Les vagues de chaleur et la sécheresse déstabilisent les productions de fraises. Mûries en avance à cause de la météo exceptionnelle du moi de mai, certaines variétés peinent à trouver des acheteurs aux marges rentables pour les producteurs.
Agriculteurs et producteurs du Tarn-et-Garonne témoignent. Avec des températures largement au-dessus des moyennes de saison, la maturation des fraises se fait deux fois plus vite qu'en temps normal, les obligeant à jeter la moitié de leur récolte au mois de mai. Une situation devenue invivable.
«On n'arrive pas à suivre, on est dépassé ! Ça fait 12 ans que je fais des fraises, je n'ai jamais vu ça», assure Laurent Dirat face à ses 100.000 fraisiers répartis sur cinq hectares. La quarantaine de cueilleurs de toutes les nationalités, sur le pied de guerre depuis 7h, s'active entre les rangs de fraisiers. Il faut trier les fraises pour ne conserver que celles qui n'ont pas encore trop mûri.
«Un épisode caniculaire, c'est le pire, il vaut peut-être mieux qu'il pleuve», se désole également Jean-Pascal Mourgues, responsable de la coopérative Mourgues Fruits qui expédie les fraises récoltées dans les champs de Laurent Dirat, à Gramont.
«Crise conjoncturelle»
Habituellement, les cueilleurs passent une fois par semaine dans chaque rang. Pour suivre la cadence de maturation, ils devraient y passer tous les deux jours. «C'est impossible, donc ça nous contraint à abandonner une partie de la parcelle», explique le Tarn-et-Garonnais qui assure avoir dû jeter «les deux tiers de la récolte sur les quatre derniers jours».
Xavier Mas, président de l'Association d’organisations de producteurs nationale de fraises, n'hésite pas à parler de «crise conjoncturelle» après près de deux semaines de fortes chaleurs dont les répercussions sur les prix fragilisent la filière. «Les prix sont 20% plus bas que sur la moyenne des cinq dernières années à la même époque», souligne-t-il.

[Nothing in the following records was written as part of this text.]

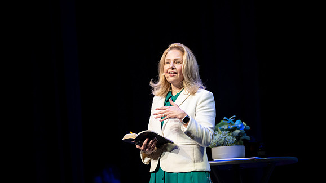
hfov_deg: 10.8
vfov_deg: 6.1
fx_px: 1720
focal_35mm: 199
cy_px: 89
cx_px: 206
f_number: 2.8
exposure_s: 1/200
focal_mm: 150
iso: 1000
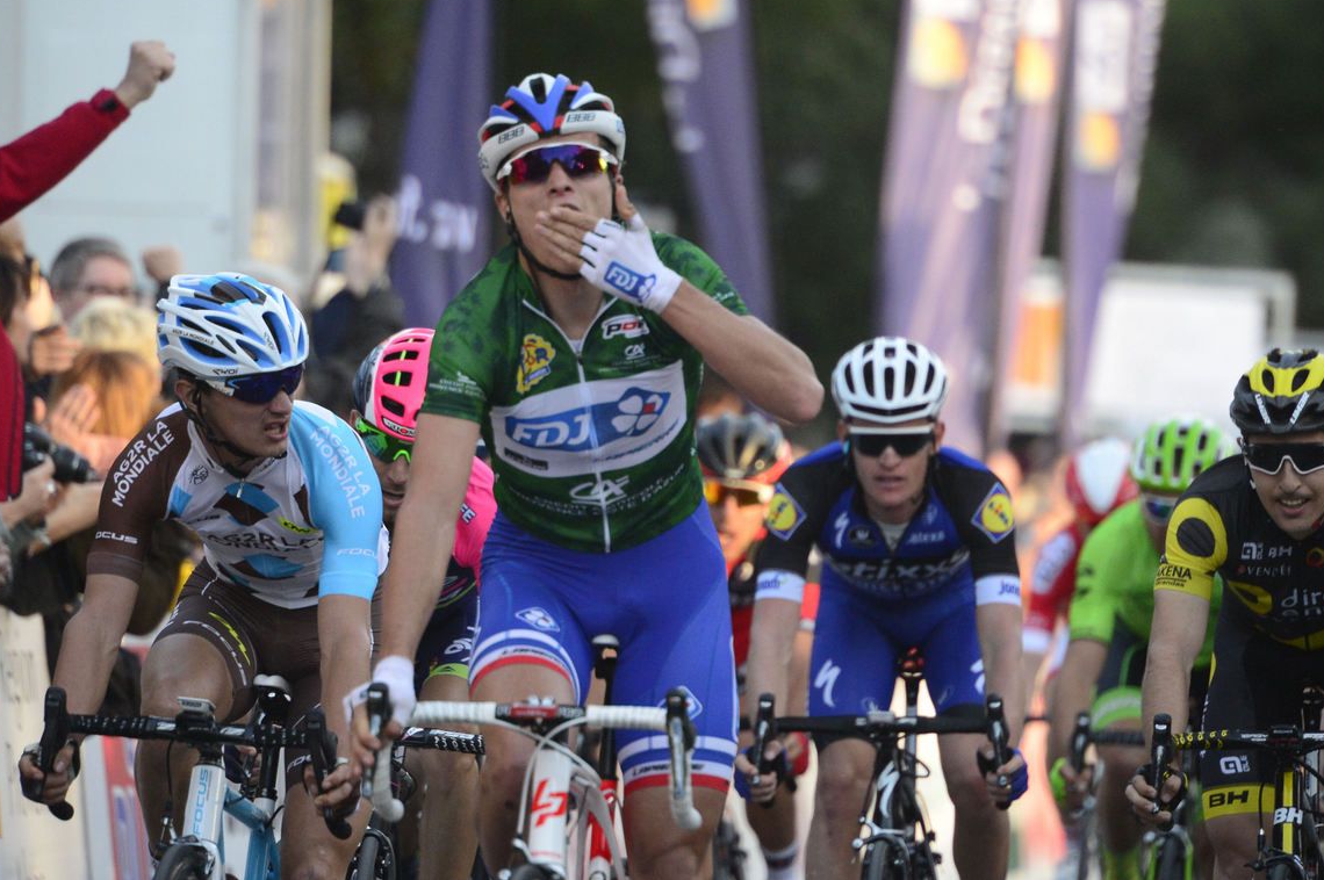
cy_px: 418
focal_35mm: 421
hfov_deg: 4.9
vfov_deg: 3.3
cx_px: 681
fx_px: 15470
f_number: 5.6
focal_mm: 400
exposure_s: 1/1000
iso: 5000
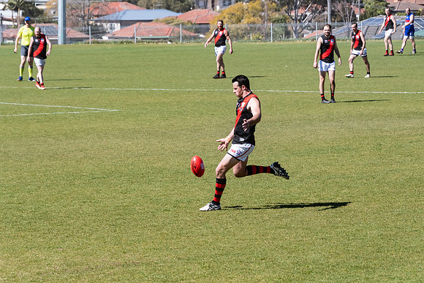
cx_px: 213
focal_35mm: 234
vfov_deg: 5.9
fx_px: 2760
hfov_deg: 8.8
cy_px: 142
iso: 800
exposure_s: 1/2000
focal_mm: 155
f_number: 8
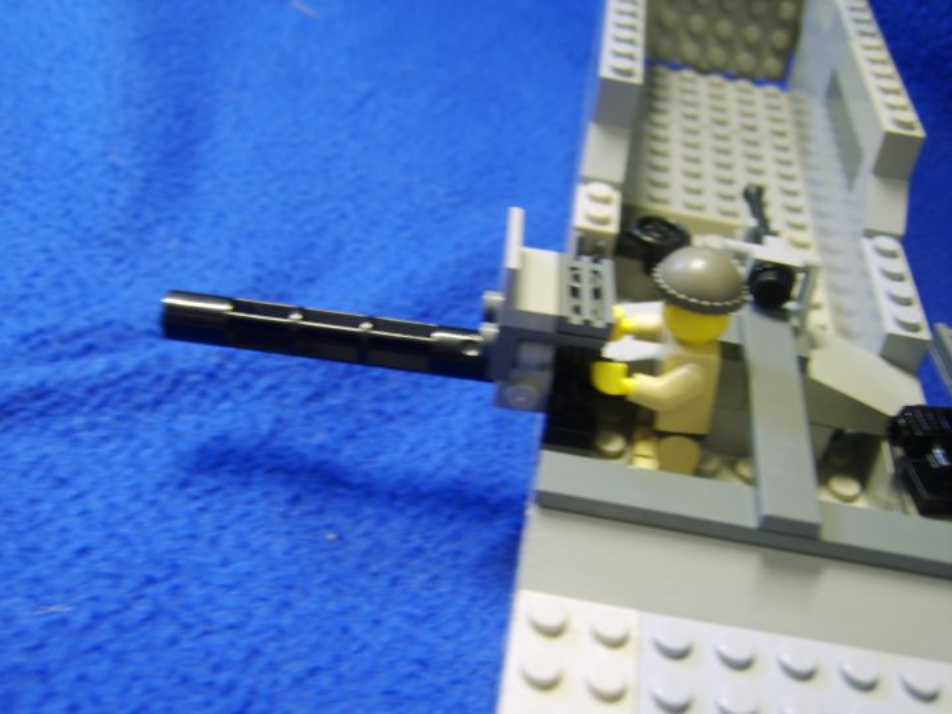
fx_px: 853
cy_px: 357
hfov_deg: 58.4
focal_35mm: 31
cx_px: 476
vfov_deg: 45.4
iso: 71
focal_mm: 8.13
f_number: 2.7
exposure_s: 1/2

Le constat est confirmé par Philippe Navarro, posté derrière son stand de fruits et légumes dans le centre de Toulouse, comme tous les jours depuis 35 ans. «Plus il fait chaud, plus les prix sont élevés car il faut écouler les volumes rapidement», explique ce primeur. Une offre qui explose et des critères rigides, pour pouvoir en vendre le maximum, qui forcent les producteurs à écarter une bonne partie de la récolte.
«On a eu des retours de clients faisant état de gros problèmes de qualité», explique Jean-Pascal Mourgues dont la société travaille avec une douzaine de producteurs répartis en Tarn-et-Garonne, Lot-et-Garonne et Dordogne. Les températures «réduisent la taille du fruit, dégradent sa tenue et ont un impact sur la qualité», décrit Xavier Mas. Ainsi, les cultivateurs arrosent plus qu'à l'accoutumée pour lutter et ralentir la maturation.